** ASSIGNMENT **
Can you copy out the software release notes that follow, word for word and in full?

IBM has released the WebSphere Portal for Life Science Syndicated Content, a portal environment that will allow in-house life science R&D groups to integrate subscription-based external research, internal content, and collaborative applications together in a single environment that users can customize for their research needs. According to the company, any publicly available, in-house, or commercial database with a web interface can be integrated into the portal. Further information on the offering, which includes the WebSphere portal middleware along with Lotus Web Conferencing, is available at http://www-3.ibm.com/ software/info1/websphere/index.jsp?tab=solutions/portallifesciences&S_TACT=103BEW01&S_CMP=campaign.
Version 1.5.1 of the OpenMMS software toolkit for parsing protein and nucleic acid macromolecular structure data stored in the Protein Data Bank’s mmCIF format is now available from the San Diego Supercomputing Center at http://openmms.sdsc.edu. This version contains all of the pdbx fields from the PDB Exchange Dictionary.
Version 1.3 of AmberFFC, which converts AMBER force fields for use with commercial molecular modeling packages is available from the Université de Picardie Jules Verne at http://www.u-picardie.fr/labo/lbpd/AmberFFC/.

** MATERIAL SHOWN **
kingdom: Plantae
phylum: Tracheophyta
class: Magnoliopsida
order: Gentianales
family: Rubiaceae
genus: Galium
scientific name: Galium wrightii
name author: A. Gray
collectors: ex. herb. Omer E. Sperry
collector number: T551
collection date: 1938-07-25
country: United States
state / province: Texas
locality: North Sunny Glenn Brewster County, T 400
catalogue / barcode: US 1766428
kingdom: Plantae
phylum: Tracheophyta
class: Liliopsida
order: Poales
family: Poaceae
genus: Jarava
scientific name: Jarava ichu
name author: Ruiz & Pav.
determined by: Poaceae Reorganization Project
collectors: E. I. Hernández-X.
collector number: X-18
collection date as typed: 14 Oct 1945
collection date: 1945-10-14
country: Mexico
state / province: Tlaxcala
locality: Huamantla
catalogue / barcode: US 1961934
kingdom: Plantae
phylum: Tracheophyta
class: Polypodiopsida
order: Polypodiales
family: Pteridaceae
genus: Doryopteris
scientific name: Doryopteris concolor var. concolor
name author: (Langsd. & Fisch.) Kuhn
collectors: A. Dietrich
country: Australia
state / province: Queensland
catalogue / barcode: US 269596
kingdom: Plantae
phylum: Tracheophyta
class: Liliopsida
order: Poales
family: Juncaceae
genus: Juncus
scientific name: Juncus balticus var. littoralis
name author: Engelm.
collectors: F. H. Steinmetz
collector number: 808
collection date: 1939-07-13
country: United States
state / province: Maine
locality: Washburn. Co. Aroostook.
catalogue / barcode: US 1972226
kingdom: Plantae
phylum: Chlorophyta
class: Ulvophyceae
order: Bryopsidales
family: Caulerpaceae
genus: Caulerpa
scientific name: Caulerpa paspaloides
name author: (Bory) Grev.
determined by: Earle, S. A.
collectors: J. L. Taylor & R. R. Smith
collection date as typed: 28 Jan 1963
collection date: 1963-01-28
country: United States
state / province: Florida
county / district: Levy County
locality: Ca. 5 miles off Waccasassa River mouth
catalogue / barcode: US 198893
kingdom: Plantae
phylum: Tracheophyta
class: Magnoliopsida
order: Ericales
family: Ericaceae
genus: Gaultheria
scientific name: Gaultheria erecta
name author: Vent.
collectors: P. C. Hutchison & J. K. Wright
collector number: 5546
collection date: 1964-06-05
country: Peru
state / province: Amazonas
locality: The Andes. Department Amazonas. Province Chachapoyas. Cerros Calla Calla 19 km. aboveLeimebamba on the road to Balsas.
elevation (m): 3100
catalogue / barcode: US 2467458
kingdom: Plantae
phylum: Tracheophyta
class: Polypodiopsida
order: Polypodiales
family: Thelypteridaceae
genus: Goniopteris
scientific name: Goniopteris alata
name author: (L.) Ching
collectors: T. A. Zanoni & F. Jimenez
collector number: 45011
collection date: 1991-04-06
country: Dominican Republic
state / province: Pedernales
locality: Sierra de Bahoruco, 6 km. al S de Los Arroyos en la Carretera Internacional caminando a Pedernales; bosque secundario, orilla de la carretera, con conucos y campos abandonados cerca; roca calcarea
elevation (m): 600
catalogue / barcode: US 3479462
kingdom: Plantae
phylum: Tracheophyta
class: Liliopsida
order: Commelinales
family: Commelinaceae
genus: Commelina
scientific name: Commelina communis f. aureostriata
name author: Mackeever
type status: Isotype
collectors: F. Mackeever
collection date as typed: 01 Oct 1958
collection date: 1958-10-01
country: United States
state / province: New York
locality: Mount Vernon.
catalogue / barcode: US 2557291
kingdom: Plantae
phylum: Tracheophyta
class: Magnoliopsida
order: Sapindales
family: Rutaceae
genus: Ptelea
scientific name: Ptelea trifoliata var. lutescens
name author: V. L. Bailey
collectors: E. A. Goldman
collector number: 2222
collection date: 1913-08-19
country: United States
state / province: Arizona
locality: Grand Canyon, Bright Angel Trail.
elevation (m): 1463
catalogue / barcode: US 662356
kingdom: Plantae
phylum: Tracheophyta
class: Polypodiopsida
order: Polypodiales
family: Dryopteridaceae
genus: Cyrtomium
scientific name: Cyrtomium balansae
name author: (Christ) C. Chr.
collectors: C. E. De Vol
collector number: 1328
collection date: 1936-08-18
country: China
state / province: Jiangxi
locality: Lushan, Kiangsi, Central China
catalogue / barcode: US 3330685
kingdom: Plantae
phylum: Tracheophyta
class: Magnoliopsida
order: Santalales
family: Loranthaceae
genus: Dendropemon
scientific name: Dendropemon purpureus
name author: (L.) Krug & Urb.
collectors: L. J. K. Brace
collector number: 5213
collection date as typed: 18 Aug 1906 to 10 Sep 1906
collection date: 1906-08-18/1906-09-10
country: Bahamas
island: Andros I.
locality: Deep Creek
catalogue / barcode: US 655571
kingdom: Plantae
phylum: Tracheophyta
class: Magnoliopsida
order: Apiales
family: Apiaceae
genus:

** FINISHED EXERCISE **
IBM has released the WebSphere Portal for Life Science Syndicated Content, a portal environment that will allow in-house life science R&D groups to integrate subscription-based external research, internal content, and collaborative applications together in a single environment that users can customize for their research needs. According to the company, any publicly available, in-house, or commercial database with a web interface can be integrated into the portal. Further information on the offering, which includes the WebSphere portal middleware along with Lotus Web Conferencing, is available at http://www-3.ibm.com/ software/info1/websphere/index.jsp?tab=solutions/portallifesciences&S_TACT=103BEW01&S_CMP=campaign.
Version 1.5.1 of the OpenMMS software toolkit for parsing protein and nucleic acid macromolecular structure data stored in the Protein Data Bank’s mmCIF format is now available from the San Diego Supercomputing Center at http://openmms.sdsc.edu. This version contains all of the pdbx fields from the PDB Exchange Dictionary.
Version 1.3 of AmberFFC, which converts AMBER force fields for use with commercial molecular modeling packages is available from the Université de Picardie Jules Verne at http://www.u-picardie.fr/labo/lbpd/AmberFFC/.